Eine der wichtigsten: Nichtstun ist oft an der Börse die beste Strategie. Wer seit Beginn des Iran-Kriegs versucht hat, mit seinen Anlageentscheidungen dem Nachrichtenverlauf zu folgen, ist wahrscheinlich inzwischen durchgedreht. Von der totalen Eskalation bis zum Friedensabkommen in greifbarer Nähe war alles dabei. Wer frühzeitig verkauft hat, ist wahrscheinlich genauso unglücklich wie diejenigen, die voreilig gekauft haben.
An der Börse ist es eben nicht wie im Sport. Wer viel macht, schneidet nicht unbedingt besser ab. Im Gegenteil: Die Gefahr ist groß, am Ende schlechter dazustehen. Der Psychologe Valentin Haas sagte kürzlich in einem Interview treffend: „Geldanlage ist oft für Menschen schwer, die es gewohnt sind, Probleme zu lösen und dabei sehr erfolgreich sind. Diesen Menschen wird ihr Talent zum Verhängnis. Wer immer alles im Griff hat, wird an der Börse eher verzweifeln als jemand, der weiß, dass er in vielen Fällen nichts weiß.“
Das Ziel nicht aus den Augen verlieren
Die Börse belohnt die Nichtstuer. Damit meine ich diejenigen, die sich von dem ganzen Lärm nicht aus der Ruhe bringen lassen. Sie bleiben ihrer Strategie treu und fragen sich nicht, wo die Kurse in einer Woche oder in einem Monat stehen. Ihnen ist wichtig, wo die Märkte in zehn Jahren notieren (mit sehr großer Wahrscheinlichkeit deutlich höher).

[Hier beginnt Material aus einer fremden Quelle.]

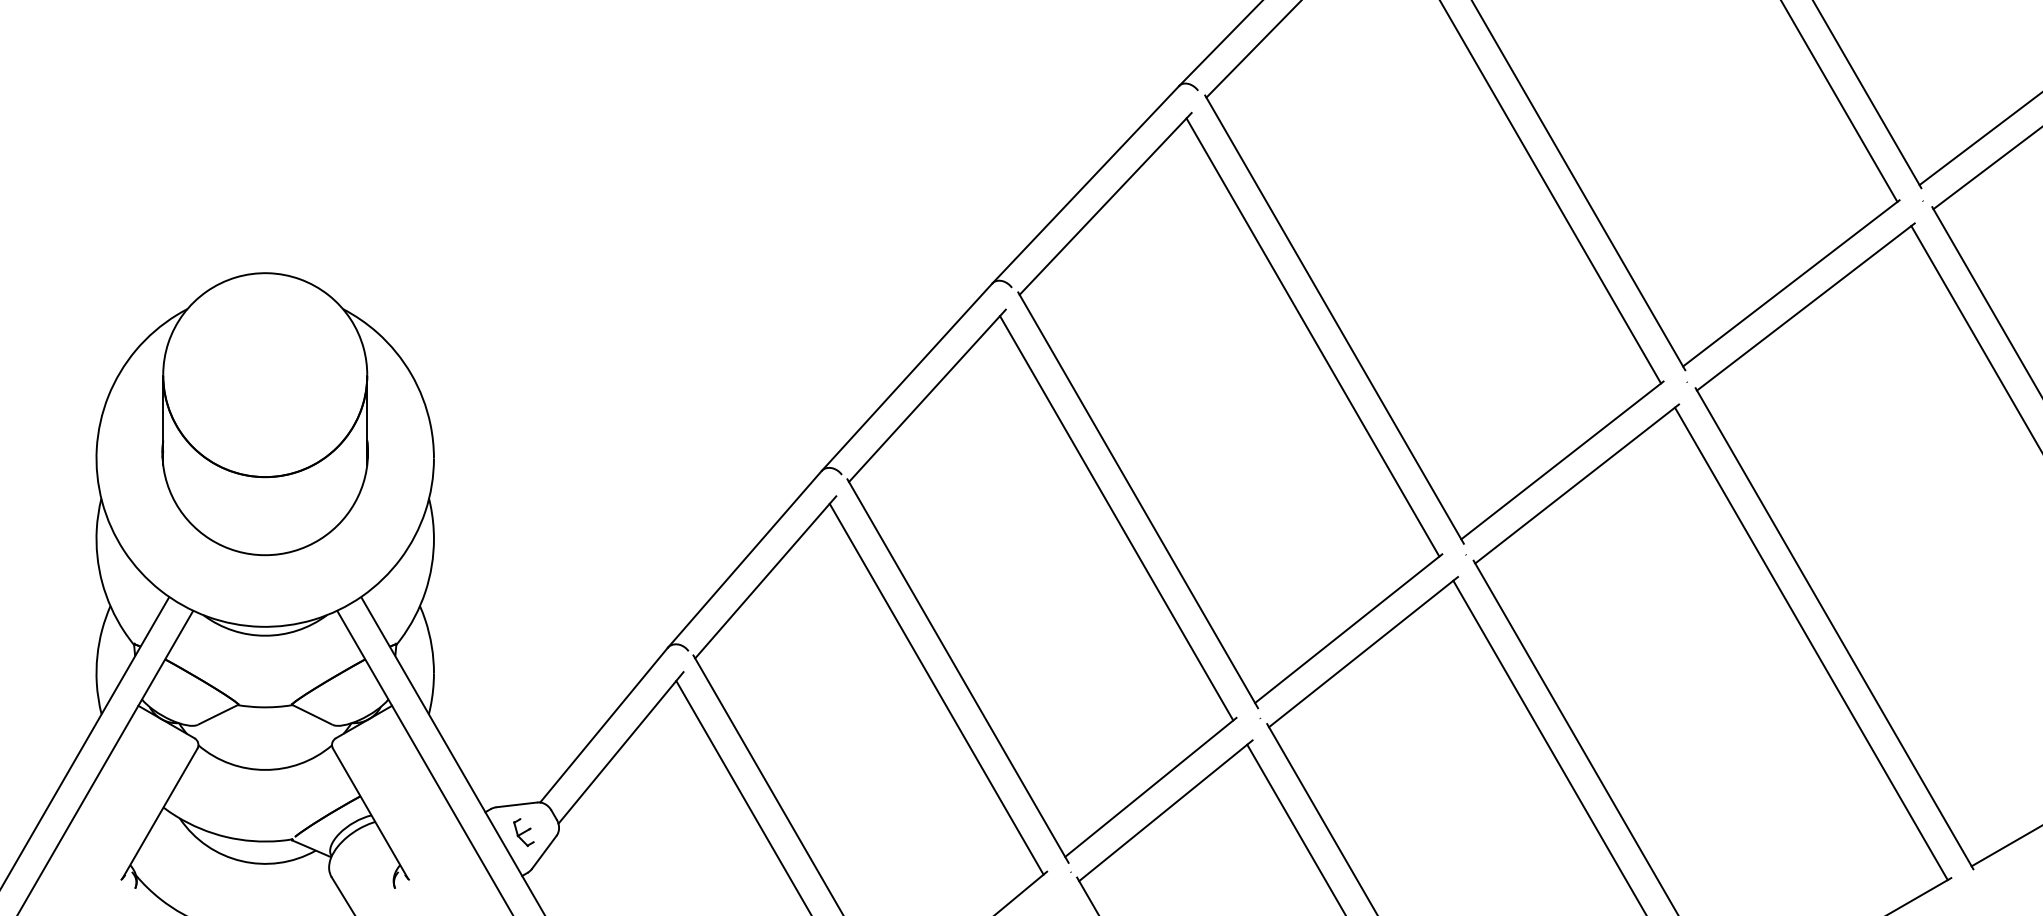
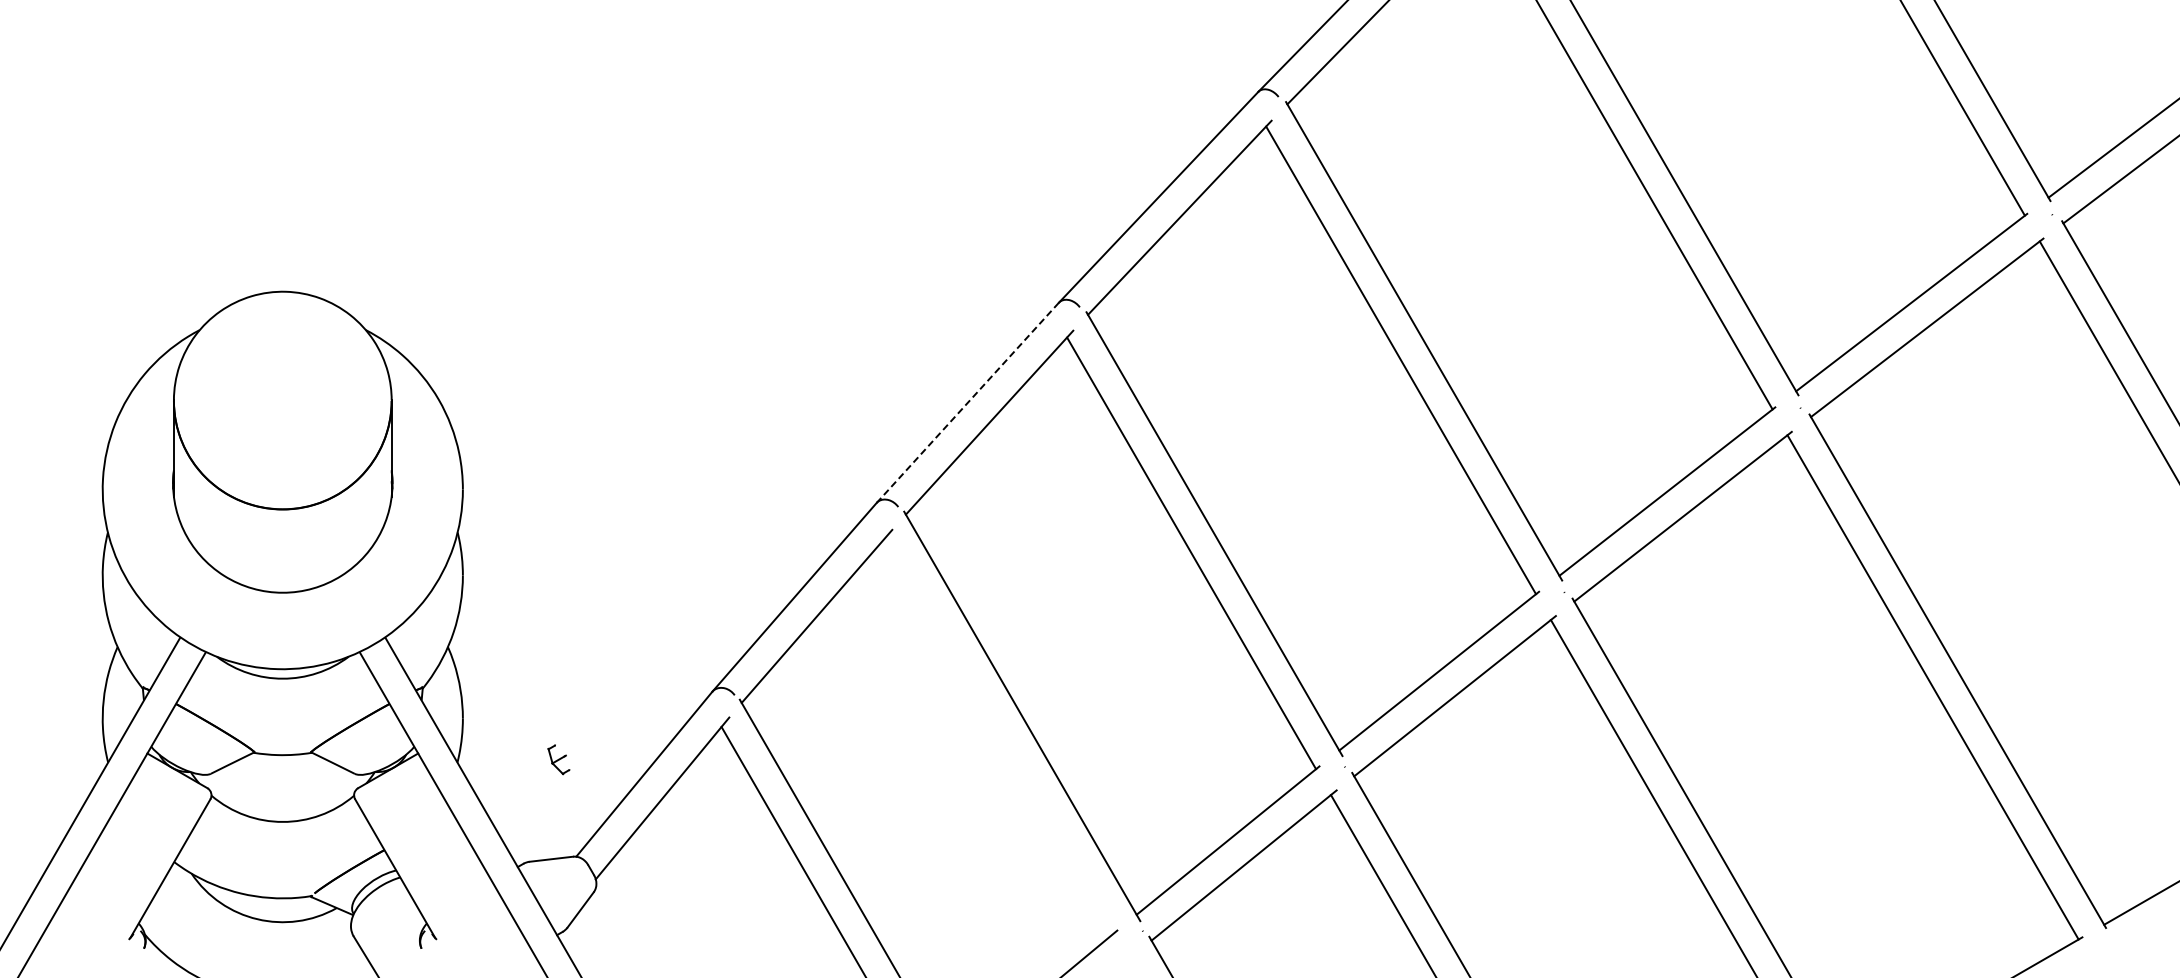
line: (906, 377) -> (967, 403), solid -> dashed
line: (936, 688) -> (999, 735), removed
part: (523, 832) -> (558, 759), moved

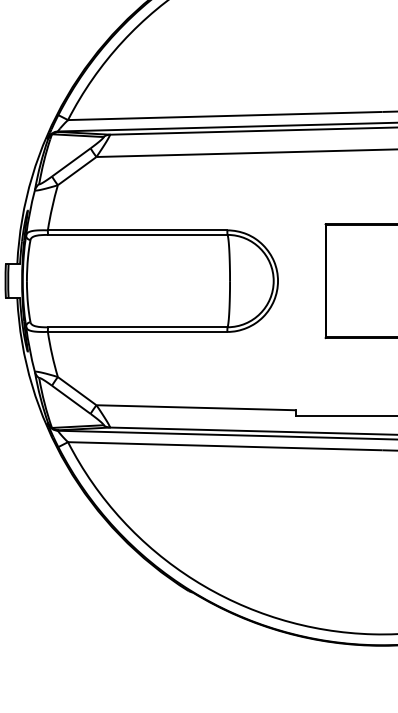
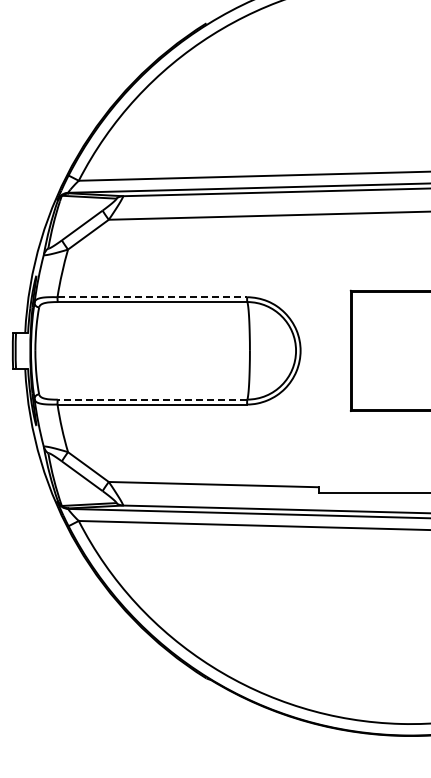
line: (137, 230) -> (152, 297), solid -> dashed
line: (137, 327) -> (152, 399), solid -> dashed

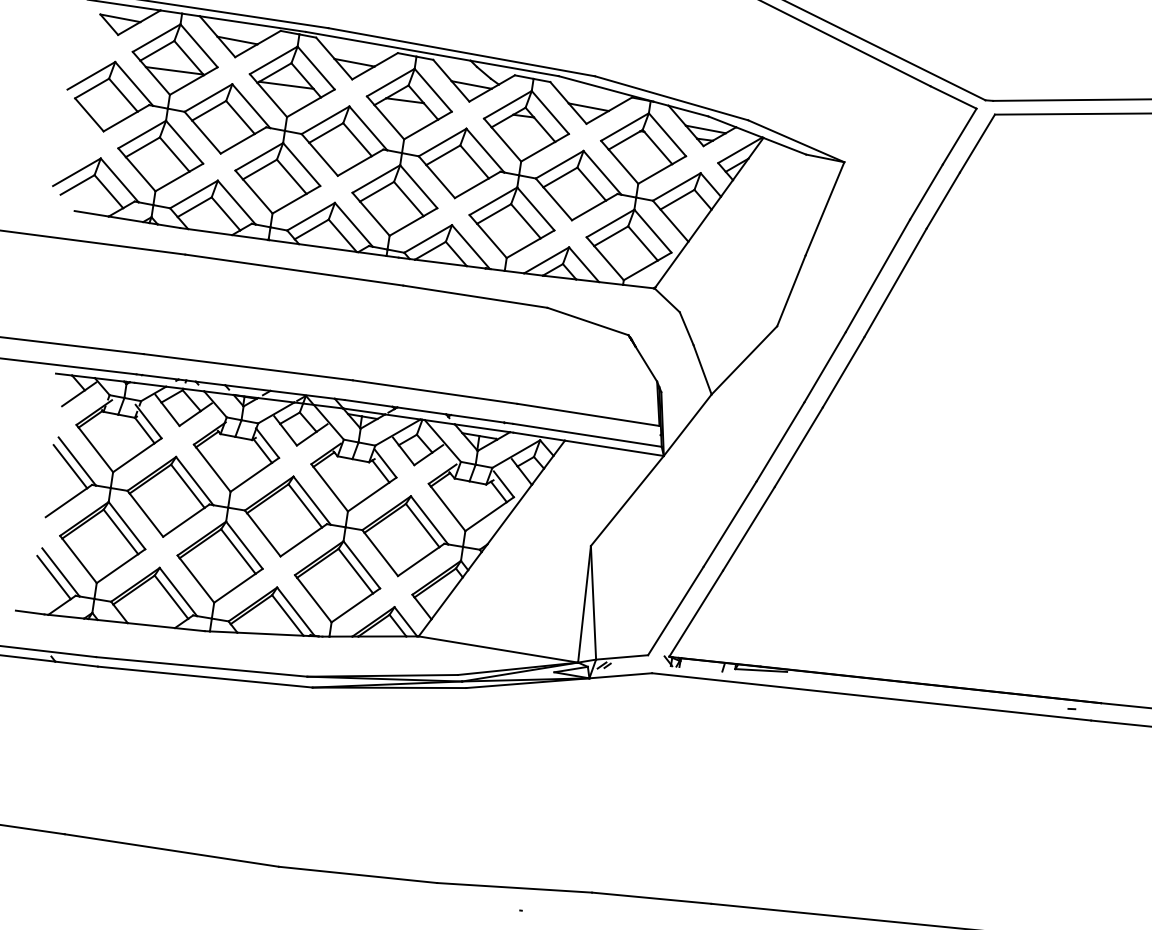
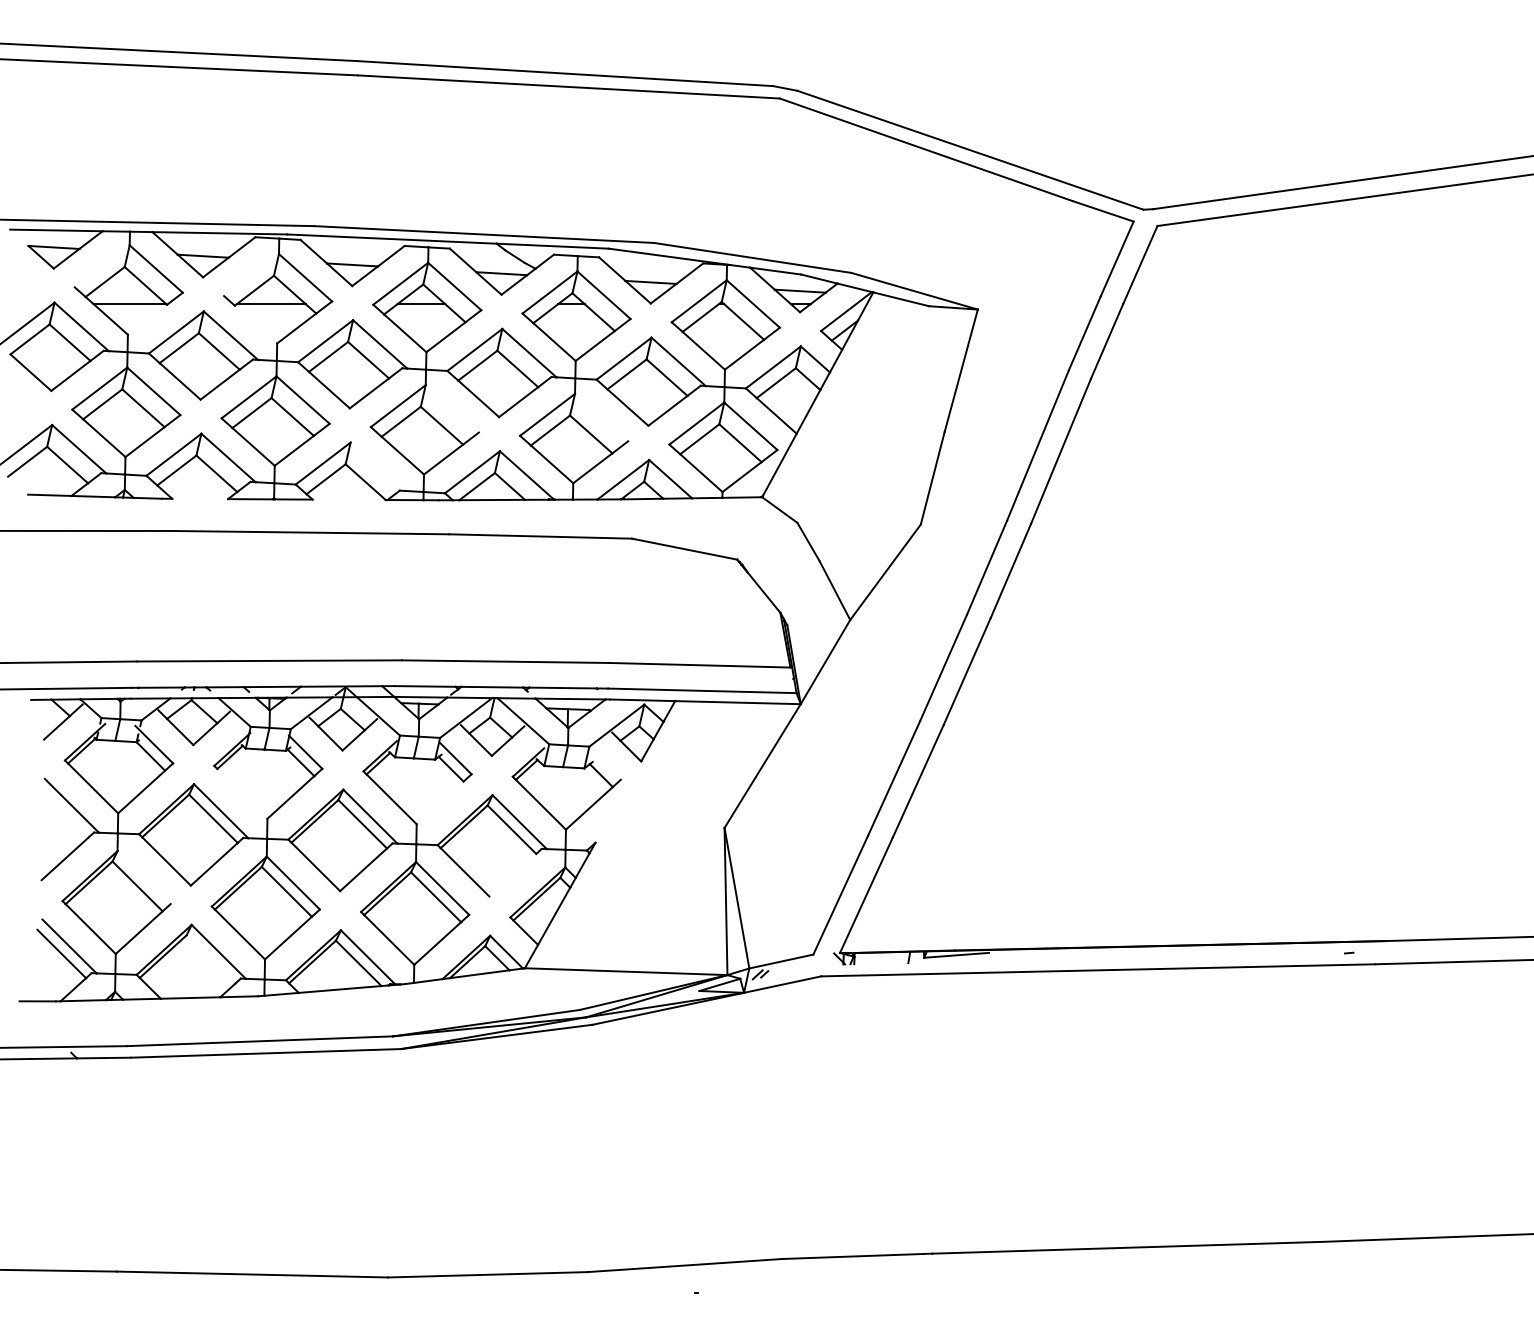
line: (156, 38) -> (101, 266), removed
line: (273, 60) -> (251, 275), removed
line: (186, 84) -> (147, 319), removed
line: (271, 99) -> (255, 324), removed
line: (418, 186) -> (451, 408), removed
line: (535, 208) -> (601, 417), removed
line: (353, 224) -> (377, 466), removed
line: (210, 231) -> (200, 498), removed
line: (327, 247) -> (348, 499), removed
line: (69, 466) -> (63, 813), removed
line: (213, 469) -> (242, 793), removed
line: (503, 483) -> (605, 764), removed
line: (368, 496) -> (439, 802), removed
line: (509, 514) -> (618, 801), removed
line: (126, 525) -> (143, 877), removed
line: (418, 561) -> (512, 874), removed
line: (171, 597) -> (210, 959), removed

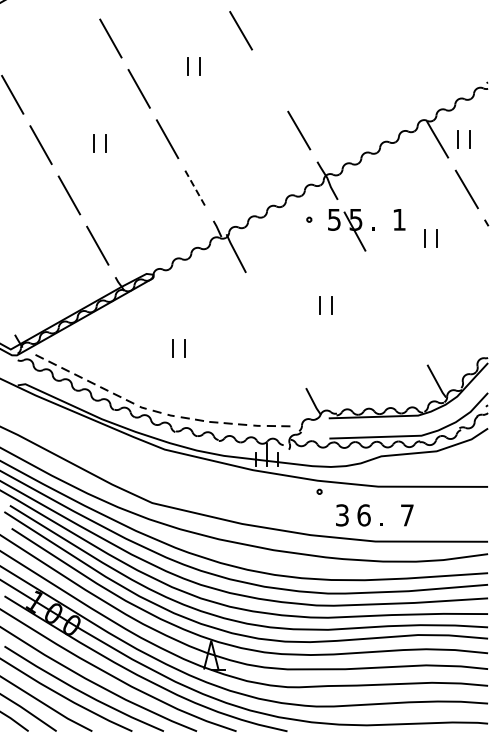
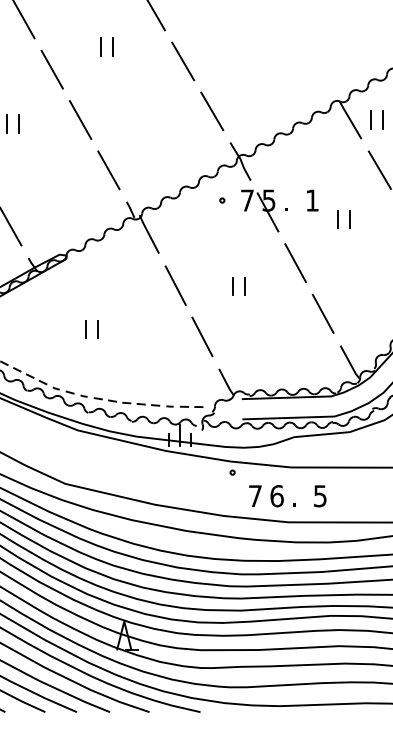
line: (270, 80) -> (183, 61), added
line: (195, 189) -> (108, 170), dashed -> solid
text: (334, 219) -> (247, 200), 5 -> 7
line: (382, 282) -> (295, 263), added
line: (262, 304) -> (175, 285), added
line: (409, 333) -> (322, 314), added
line: (289, 355) -> (202, 336), added
text: (342, 515) -> (255, 496), 3 -> 7
text: (407, 515) -> (320, 496), 7 -> 5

Die Nichtstuer wissen auch: Kurse lassen sich kurzfristig nicht prognostizieren. Und wenn es doch mal gelingt, ist es reines Glück und nicht reproduzierbar. Deswegen macht es auch keinen Sinn, sich über verpasste Chancen zu ärgern. Viel schöner ist es doch, sich darüber zu freuen, dass der Rest des Depots bei guten Nachrichten anzieht. Wir können den Markt nicht kontrollieren, wohl aber unsere Emotionen.
Eine weitere wichtige Lektion ist: Versuche nicht schlauer zu sein als der Markt, wenn die Kurse steigen. Ohne Probleme lässt sich eine ganze Reihe von Gründen finden, warum die Kurse aktuell eigentlich viel zu hoch stehen. Ein möglicher Inflationsschock, ein Abkühlen der Weltkonjunktur, gestörte Lieferketten, neue Angriffe des Iran auf die Öl-Infrastruktur der Nachbarländer – die Liste ließe sich fortsetzen. Allein: Den Märkten ist es egal; der S&P 500 notiert auf einem Rekordhoch.
Opfer ihres Egos
Geht es aufwärts, ist es gut, seinen Kopf auszuschalten und einfach die Kursgewinne mitzunehmen, ohne dabei gierig oder euphorisch zu werden. Ich habe schon einige Fondsmanager erlebt, die in solchen Phasen lieber abseits standen und auf eine Korrektur gewartet haben, die letztendlich niemals kam. Es heißt dann: „Noch ein letzter Anstieg, dann ist es vorbei.“ Wenn der große Einbruch kommt, können sich diese Fondsmanager feiern lassen und stehen als Gurus da. Allein: In den allermeisten Fällen bleibt der Absturz aus. Wie schon Peter Lynch sagte: Es wurde mehr Geld beim Warten auf den Crash verloren als im Crash selbst.